The article by Bernabei and colleagues turns attention back to a large body of work that self-consciously extends the multidimensional geriatric assessment literature—that, in fact, claims generational descent (13). That is the sibling group of the Minimum Data Set (MDS) developed by the InterRAI consortium. The authors review useful applications of analyses of databases produced by use of one of these standardized, validated assessment packages (i.e., MDS-Home Care). The examples described derive from the European Union AdHOC (Aged in Home Care) Study (14) and include studies of prognostic factors, interventional outcomes, quality indictors, and cross-national comparison. As in earlier research using MDS data (15), these analyses are based not only on MDS data but on research databases combining information from multiple patient-level clinical and administrative sources. American readers may associate the MDS primarily with the MDS-Nursing Home tool (formerly the MDS-Resident Assessment Instrument), which is required in U.S. nursing homes accepting public payment, or with similar administrative applications such as level-of-care assignment, case-mix determination, and models of reimbursement (16,17). Yet, as the authors mention, the MDS-HC, employed as the core clinical assessment in Italy, has been successfully used as part of a package of community-based team assessment and care management service, shown to lead to reductions in hospitalizations and nursing-home placement compared to usual care (18,19). It is worth mentioning that the Silver Network ‘‘assessment’’ service bears more than passing family resemblance to Guided Care (10).

Finally, the article by Clough-Gorr and colleagues (20) turns to two of the preoccupations manifest in both multidimensional screening and prevention and CGA programs: development of practical measures predictive of outcomes such as general functional decline or progression of particular geriatric syndromes (in this case, falls), and identification of patients to whom preventive interventions can be successfully targeted. In this secondary study of population-based longitudinal research in several European communities, preclinical self-reported mobility-disability status that included information on modifications to task method or frequency is shown to be a predictor of incident falls, independent of falls history and other known falls risk factors. As the authors suggest, if their findings are confirmed, screens employing these questions may be feasible to incorporate into clinical practice. It remains to be demonstrated—but stands to reason—that earlier and more accurate identification of older patients at risk of falling can lead to interventions that reduce rates of injurious falls, or concomitant outcomes.

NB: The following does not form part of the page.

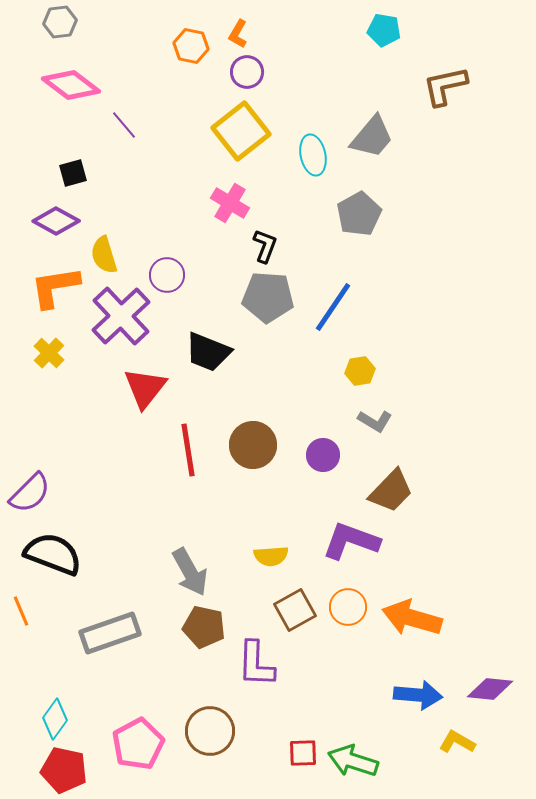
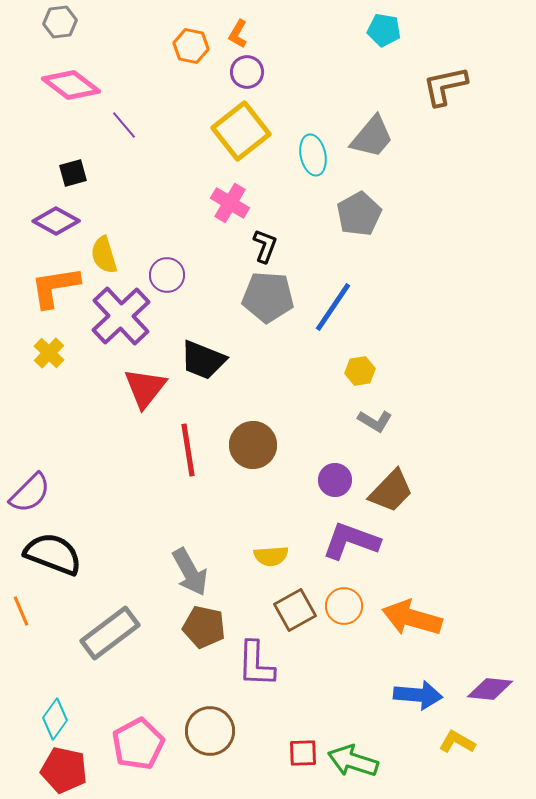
black trapezoid at (208, 352): moved 5 px left, 8 px down
purple circle at (323, 455): moved 12 px right, 25 px down
orange circle at (348, 607): moved 4 px left, 1 px up
gray rectangle at (110, 633): rotated 18 degrees counterclockwise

Overall, what is presented in this special section of the Journal bears testimony that a new chapter in the history of comprehensive geriatric assessment has begun. This new course of research is less shiny and colorful, but perhaps more thoughtful and, hopefully, more likely to be translated in the health care system. In The Inferno, Dante Alighieri tells of Ulysses and his voyage past the Pillars of Hercules, which were considered the impassable limits of the mortal world. Ulysses is painted as a madman who sails through tempestuous waters inhabited by frightful creatures in order to gain knowledge of the unknown. Passion and enthusiasm were essential to go beyond the limits, and without them there would be no comprehensive geriatric assessment. Now the situation has changed. History has revealed that the sea beyond the Strait of Gibraltar is not quite as violent as Dante wanted us believe. The gate is open, only by systematic exploration and accurate charting can we start inhabiting the new territory.